*Supplied material*:
· · · · · · ·
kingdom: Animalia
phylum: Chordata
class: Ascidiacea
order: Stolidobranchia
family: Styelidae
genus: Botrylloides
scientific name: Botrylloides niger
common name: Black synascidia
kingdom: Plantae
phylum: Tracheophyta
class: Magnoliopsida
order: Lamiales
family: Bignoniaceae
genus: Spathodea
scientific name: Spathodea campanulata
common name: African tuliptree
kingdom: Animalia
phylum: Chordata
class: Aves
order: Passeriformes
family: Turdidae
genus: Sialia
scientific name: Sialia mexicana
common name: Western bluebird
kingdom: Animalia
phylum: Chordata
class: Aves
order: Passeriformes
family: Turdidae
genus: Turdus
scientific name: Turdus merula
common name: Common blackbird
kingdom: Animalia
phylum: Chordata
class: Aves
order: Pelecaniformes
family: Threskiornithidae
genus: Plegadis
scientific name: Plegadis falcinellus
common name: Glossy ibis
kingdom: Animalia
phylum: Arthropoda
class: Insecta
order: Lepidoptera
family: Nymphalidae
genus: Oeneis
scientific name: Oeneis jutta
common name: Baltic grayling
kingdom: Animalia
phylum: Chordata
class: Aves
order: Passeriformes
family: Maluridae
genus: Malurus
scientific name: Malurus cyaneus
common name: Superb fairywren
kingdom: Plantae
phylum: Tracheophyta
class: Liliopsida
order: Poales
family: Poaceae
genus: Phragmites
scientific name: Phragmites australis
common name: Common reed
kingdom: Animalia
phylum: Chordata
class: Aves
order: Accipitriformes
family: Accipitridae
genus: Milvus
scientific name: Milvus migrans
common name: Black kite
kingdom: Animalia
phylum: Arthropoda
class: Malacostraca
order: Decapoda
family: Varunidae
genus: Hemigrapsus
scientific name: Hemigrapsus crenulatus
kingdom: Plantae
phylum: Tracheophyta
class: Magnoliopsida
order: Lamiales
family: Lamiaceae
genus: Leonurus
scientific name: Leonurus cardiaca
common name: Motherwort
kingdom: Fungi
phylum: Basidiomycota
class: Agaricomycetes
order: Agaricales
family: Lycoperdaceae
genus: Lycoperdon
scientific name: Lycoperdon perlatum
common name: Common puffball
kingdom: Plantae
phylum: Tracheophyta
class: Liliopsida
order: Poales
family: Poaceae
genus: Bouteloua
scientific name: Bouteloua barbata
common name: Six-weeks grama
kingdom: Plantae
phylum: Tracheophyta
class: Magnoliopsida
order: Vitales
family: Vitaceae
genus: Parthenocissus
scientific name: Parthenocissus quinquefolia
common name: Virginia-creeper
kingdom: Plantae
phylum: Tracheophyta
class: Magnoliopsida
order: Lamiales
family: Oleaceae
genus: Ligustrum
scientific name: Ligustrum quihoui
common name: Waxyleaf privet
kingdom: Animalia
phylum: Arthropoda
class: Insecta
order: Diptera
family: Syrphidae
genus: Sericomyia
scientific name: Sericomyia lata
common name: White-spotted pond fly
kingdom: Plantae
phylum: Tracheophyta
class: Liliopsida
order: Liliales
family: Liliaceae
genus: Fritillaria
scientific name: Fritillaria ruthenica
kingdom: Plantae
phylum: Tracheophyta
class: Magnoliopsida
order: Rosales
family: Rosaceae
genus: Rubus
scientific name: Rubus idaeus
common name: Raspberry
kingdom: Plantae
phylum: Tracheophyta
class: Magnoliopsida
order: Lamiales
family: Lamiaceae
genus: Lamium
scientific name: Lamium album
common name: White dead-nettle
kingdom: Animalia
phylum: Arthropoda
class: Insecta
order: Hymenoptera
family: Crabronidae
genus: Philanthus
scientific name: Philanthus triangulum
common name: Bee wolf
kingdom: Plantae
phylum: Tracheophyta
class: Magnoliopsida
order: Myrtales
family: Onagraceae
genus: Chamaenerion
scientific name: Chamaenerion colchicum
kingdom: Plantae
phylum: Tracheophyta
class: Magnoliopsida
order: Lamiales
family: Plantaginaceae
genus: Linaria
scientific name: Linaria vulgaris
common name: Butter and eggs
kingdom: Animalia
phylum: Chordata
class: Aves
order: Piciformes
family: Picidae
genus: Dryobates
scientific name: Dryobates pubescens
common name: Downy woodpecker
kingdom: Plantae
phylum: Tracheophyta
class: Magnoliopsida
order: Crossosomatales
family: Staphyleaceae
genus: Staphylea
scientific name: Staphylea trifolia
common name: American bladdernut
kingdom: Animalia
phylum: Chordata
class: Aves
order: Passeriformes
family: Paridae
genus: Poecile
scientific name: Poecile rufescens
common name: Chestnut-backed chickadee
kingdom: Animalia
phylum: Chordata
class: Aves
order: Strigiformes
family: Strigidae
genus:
· · · · · · ·
*Short problem*:
Please repeat the records above word for word, starting at the line that contains "family: Threskiornithidae" and ending at the line that contains "scientific name: Oeneis jutta", with both of those lines included.

*Exercise result*:
family: Threskiornithidae
genus: Plegadis
scientific name: Plegadis falcinellus
common name: Glossy ibis
kingdom: Animalia
phylum: Arthropoda
class: Insecta
order: Lepidoptera
family: Nymphalidae
genus: Oeneis
scientific name: Oeneis jutta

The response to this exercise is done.